- [The input]:
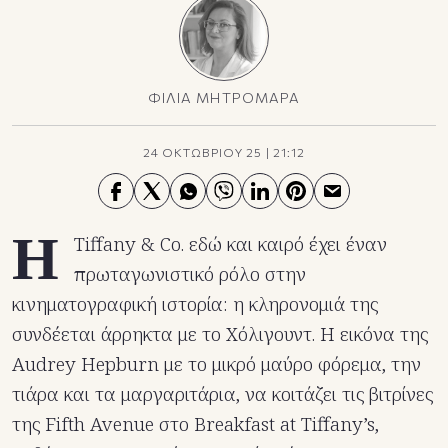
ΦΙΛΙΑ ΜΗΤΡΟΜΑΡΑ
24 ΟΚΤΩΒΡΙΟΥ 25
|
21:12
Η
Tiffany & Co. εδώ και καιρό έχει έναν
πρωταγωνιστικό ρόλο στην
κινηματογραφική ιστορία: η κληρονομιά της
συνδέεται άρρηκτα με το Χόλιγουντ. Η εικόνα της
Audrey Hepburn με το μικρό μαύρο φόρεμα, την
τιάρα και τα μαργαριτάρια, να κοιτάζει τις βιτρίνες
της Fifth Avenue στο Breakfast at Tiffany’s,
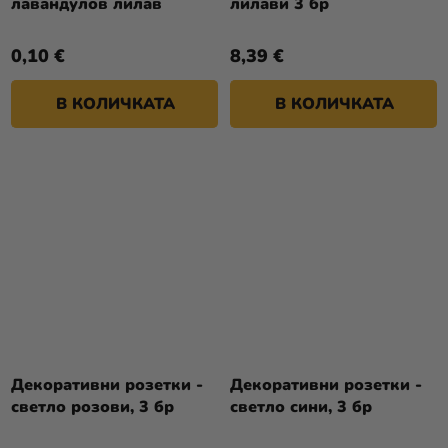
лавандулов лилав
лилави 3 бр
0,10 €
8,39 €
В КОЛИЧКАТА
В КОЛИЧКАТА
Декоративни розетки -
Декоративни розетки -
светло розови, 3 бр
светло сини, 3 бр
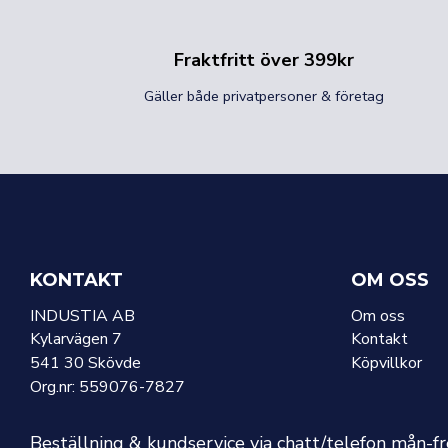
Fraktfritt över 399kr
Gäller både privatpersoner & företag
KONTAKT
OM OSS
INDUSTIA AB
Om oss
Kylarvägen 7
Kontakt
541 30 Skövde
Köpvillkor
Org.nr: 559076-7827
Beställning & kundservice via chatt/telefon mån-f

* * *

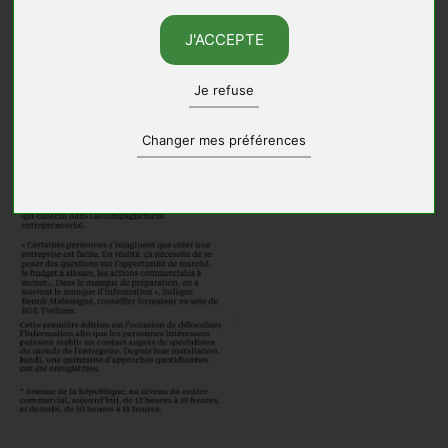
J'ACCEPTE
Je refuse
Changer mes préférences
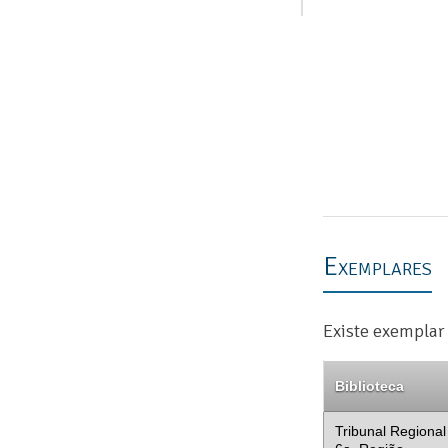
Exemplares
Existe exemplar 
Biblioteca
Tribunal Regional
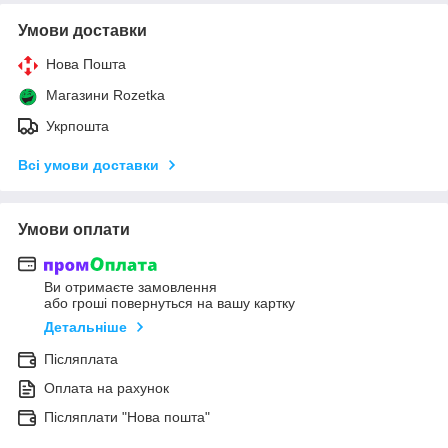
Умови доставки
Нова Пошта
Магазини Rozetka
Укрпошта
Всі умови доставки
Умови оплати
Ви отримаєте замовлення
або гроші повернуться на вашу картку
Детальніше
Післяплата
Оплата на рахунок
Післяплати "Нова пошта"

--

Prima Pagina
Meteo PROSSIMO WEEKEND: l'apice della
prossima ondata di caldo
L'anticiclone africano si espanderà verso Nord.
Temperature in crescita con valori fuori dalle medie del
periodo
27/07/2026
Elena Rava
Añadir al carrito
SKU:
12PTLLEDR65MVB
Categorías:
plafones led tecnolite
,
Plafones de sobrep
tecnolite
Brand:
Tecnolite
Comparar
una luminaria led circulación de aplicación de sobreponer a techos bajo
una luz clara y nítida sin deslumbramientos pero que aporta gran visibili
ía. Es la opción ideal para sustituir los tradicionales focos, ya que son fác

- [Prompt]:
Retype the lines of the material above exactly, from the line that contains "Prima Pagina" through the line that contains "una luz clara", including both of those lines.

- [Output of the exercise]:
Prima Pagina
Meteo PROSSIMO WEEKEND: l'apice della
prossima ondata di caldo
L'anticiclone africano si espanderà verso Nord.
Temperature in crescita con valori fuori dalle medie del
periodo
27/07/2026
Elena Rava
Añadir al carrito
SKU:
12PTLLEDR65MVB
Categorías:
plafones led tecnolite
,
Plafones de sobrep
tecnolite
Brand:
Tecnolite
Comparar
una luminaria led circulación de aplicación de sobreponer a techos bajo
una luz clara y nítida sin deslumbramientos pero que aporta gran visibili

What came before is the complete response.